What needs to be done:
What follows is a set of records, each of which is to be written out exactly.

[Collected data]
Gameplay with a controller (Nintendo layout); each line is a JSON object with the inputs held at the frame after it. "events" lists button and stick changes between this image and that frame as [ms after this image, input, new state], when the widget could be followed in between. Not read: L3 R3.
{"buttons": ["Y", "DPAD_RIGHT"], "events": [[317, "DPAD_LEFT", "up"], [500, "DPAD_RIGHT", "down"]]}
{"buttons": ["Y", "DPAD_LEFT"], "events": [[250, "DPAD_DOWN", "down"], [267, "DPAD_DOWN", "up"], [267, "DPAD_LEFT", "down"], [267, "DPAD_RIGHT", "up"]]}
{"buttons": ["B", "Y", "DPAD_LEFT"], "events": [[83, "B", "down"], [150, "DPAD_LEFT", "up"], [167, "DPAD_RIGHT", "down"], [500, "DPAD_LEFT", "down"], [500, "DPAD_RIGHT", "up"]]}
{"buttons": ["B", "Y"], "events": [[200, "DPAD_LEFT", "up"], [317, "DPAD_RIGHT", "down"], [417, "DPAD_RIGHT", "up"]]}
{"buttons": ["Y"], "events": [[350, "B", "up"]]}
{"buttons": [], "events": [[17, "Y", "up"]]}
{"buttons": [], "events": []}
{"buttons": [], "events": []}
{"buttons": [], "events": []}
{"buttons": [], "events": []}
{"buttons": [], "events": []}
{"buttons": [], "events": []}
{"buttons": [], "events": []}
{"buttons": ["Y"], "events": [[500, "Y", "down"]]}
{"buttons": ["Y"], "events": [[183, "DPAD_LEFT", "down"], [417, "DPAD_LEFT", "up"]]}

Answer below:
Gameplay with a controller (Nintendo layout); each line is a JSON object with the inputs held at the frame after it. "events" lists button and stick changes between this image and that frame as [ms after this image, input, new state], when the widget could be followed in between. Not read: L3 R3.
{"buttons": ["Y", "DPAD_RIGHT"], "events": [[317, "DPAD_LEFT", "up"], [500, "DPAD_RIGHT", "down"]]}
{"buttons": ["Y", "DPAD_LEFT"], "events": [[250, "DPAD_DOWN", "down"], [267, "DPAD_DOWN", "up"], [267, "DPAD_LEFT", "down"], [267, "DPAD_RIGHT", "up"]]}
{"buttons": ["B", "Y", "DPAD_LEFT"], "events": [[83, "B", "down"], [150, "DPAD_LEFT", "up"], [167, "DPAD_RIGHT", "down"], [500, "DPAD_LEFT", "down"], [500, "DPAD_RIGHT", "up"]]}
{"buttons": ["B", "Y"], "events": [[200, "DPAD_LEFT", "up"], [317, "DPAD_RIGHT", "down"], [417, "DPAD_RIGHT", "up"]]}
{"buttons": ["Y"], "events": [[350, "B", "up"]]}
{"buttons": [], "events": [[17, "Y", "up"]]}
{"buttons": [], "events": []}
{"buttons": [], "events": []}
{"buttons": [], "events": []}
{"buttons": [], "events": []}
{"buttons": [], "events": []}
{"buttons": [], "events": []}
{"buttons": [], "events": []}
{"buttons": ["Y"], "events": [[500, "Y", "down"]]}
{"buttons": ["Y"], "events": [[183, "DPAD_LEFT", "down"], [417, "DPAD_LEFT", "up"]]}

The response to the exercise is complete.